Uli Fichte muss in eigener Sache ermitteln – und er ist sichtlich genervt. Sein Vater, gerade erst raus aus dem Knast, bringt sich gleich wieder Nacht in Schwierigkeiten. „Das ist ein Auftrag“, sagt er, als er von seinem Sohn in der Villa eines Filmregisseurs dabei überrascht wird, wie er gerade einen Safe knackt. Es geht nicht um Geld, sondern um eine Video-Kassette. Nicht nur sein Uli, auch die Polizei kommt Fichte senior bei seinem Job in die Quere. Doch schlimmer noch: Im Nebenzimmer der Villa liegt eine Leiche. Jetzt muss Uli für seinen Vater mitdenken: die Aktion, Theo einen alten Kumpel bei der Polizei, der als erster am Tatort war, einzuweihen, erweist sich allerdings als unklug; eine falsche Kassette beim Auftraggeber abzuliefern, ist eine ebenso wenig gute Idee. Uli bringt damit seinen Vater und seinen besten Freund in Lebensgefahr. Dann macht er selbst die unangenehme Bekanntschaft mit einem gemeingefährlichen Regisseur und einem Bankier, der sich nicht nur gern fesseln und schlagen lässt, sondern der auch selbst ganz gern mit einer Knarre herumfuchtelt.
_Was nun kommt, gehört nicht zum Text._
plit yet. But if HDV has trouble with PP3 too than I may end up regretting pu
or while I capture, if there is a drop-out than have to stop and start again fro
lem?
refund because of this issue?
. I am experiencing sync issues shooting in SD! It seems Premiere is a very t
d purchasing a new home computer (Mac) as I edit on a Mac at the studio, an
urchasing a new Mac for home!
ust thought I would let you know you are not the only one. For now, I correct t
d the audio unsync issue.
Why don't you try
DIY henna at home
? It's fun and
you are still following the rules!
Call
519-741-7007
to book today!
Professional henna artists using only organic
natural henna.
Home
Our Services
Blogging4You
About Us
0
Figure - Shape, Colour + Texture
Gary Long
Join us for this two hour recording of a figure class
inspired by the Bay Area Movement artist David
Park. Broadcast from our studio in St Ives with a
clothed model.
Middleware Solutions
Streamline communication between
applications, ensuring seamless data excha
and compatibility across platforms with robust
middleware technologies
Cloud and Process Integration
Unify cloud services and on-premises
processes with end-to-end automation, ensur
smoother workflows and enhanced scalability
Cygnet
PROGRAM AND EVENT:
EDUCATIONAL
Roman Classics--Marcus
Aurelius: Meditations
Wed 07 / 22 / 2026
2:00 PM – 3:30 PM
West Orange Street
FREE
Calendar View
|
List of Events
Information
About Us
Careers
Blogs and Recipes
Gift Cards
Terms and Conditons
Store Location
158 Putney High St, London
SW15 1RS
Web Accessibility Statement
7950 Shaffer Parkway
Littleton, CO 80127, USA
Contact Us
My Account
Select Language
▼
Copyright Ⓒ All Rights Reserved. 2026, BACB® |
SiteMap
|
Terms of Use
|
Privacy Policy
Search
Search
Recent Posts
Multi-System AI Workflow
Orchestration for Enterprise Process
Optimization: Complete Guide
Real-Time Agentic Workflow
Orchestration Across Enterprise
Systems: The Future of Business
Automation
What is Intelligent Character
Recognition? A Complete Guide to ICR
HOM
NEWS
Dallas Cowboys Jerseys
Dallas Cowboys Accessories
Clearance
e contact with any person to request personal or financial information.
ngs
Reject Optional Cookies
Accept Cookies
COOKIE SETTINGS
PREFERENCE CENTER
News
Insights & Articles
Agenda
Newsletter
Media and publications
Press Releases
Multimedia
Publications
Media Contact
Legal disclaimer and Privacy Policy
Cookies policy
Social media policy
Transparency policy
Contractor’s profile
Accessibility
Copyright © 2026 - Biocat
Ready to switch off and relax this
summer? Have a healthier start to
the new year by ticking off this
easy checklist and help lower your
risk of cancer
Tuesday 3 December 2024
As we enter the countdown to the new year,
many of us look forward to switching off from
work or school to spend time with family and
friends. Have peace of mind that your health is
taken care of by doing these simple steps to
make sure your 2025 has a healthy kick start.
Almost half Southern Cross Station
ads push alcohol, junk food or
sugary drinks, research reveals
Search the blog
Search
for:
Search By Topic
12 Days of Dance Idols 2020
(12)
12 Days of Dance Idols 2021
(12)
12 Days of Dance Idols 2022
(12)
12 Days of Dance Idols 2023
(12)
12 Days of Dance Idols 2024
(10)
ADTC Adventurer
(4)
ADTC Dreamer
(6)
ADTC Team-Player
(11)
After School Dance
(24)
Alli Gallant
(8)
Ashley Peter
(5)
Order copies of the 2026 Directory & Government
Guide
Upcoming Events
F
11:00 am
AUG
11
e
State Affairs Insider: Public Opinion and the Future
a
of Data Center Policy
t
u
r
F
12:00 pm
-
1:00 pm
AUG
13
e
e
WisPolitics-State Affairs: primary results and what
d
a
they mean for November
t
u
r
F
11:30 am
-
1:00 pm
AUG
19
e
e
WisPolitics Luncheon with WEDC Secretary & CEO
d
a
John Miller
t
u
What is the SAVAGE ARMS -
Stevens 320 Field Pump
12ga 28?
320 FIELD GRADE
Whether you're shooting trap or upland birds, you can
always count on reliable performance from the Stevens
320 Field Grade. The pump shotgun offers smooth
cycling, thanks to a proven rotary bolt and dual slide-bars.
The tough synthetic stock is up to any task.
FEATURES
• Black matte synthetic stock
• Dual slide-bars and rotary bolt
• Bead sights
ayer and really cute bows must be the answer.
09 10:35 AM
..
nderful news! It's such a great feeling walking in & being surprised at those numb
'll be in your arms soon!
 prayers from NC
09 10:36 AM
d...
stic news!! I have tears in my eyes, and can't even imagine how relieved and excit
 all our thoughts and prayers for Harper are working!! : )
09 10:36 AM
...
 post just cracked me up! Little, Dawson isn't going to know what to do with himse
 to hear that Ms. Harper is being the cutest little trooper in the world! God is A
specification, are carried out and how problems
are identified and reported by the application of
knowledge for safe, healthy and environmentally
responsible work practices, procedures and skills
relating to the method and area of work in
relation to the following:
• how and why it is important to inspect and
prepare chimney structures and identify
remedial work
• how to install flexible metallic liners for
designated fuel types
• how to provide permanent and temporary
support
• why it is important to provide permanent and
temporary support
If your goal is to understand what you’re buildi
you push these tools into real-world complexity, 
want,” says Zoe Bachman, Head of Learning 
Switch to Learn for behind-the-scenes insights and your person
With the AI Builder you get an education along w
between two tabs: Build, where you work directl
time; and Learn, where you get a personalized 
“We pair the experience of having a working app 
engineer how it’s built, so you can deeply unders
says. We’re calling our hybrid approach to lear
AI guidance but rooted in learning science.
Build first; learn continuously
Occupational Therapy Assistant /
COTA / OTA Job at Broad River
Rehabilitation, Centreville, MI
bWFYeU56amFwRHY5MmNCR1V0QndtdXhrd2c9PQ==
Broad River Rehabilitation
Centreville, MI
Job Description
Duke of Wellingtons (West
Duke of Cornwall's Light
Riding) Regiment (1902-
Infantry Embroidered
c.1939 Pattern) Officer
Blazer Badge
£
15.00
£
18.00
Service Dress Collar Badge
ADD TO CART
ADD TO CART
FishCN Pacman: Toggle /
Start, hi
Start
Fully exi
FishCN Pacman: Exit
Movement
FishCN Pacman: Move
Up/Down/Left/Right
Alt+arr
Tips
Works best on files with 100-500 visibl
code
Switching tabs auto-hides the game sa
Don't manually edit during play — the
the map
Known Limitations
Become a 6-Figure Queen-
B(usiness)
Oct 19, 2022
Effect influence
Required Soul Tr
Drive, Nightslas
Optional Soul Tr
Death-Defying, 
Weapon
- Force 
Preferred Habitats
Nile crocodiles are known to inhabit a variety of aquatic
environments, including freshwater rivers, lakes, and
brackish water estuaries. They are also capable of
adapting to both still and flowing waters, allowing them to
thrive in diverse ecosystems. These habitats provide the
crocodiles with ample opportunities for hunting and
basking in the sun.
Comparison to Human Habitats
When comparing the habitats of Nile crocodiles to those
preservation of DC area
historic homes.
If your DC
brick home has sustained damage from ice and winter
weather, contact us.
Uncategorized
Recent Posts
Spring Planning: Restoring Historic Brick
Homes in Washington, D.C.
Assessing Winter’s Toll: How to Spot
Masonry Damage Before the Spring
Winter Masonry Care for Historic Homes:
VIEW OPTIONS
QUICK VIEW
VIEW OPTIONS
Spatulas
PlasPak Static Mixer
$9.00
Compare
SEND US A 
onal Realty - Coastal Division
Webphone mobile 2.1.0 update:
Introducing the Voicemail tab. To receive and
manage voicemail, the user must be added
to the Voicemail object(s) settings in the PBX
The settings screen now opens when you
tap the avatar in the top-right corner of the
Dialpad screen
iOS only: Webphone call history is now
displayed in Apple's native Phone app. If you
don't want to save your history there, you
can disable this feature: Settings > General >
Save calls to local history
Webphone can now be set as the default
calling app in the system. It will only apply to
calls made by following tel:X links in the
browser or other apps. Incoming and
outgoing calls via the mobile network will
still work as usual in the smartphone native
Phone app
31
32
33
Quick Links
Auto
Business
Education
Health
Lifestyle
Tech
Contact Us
Mit „Alles außer Mord“ begab sich Pro Sieben 1994 erfolgreich aufs Feld der fiktionalen Eigenproduktionen. Waren auch die Drehbücher nicht immer der Logik letzter Schluss – der für damaligen Verhältnisse sehr moderne Look, der cool angejazzte Score von Klaus Doldinger, die Straßen von Hamburg, die vielen neuen Schauspieler-Gesichter (Sophie von Kessel, Martina Gedeck, Ann-Kathrin Kramer, Christiane Paul, Esther Schweins) und vor allem das ungemein sympathische „Ermittlerduo“, hier der lässige und doch leidenschaftliche Schnüffler, dort der vernünftige und glücklich verheiratete Psychoanalytiker, gelegentlich ergänzt durch einen Klatschreporter, wurden bald eine unverkennbare Marke. Dieter Landuris und Stefan Reck gaben ihren Rollen eine Frische und ein ironisches Augenzwinkern mit, was man so damals in „Derrick“-Deutschland nicht kannte. Serien-Routinier Ulrich Baier wuchs über sich hinaus und legte vor allem Uli Fichte beiläufige Pointen und Nonsens-Dialoge in den Mund, die der Reihe unter jüngeren Zuschauern eine große Fan-Gemeinde bescherte.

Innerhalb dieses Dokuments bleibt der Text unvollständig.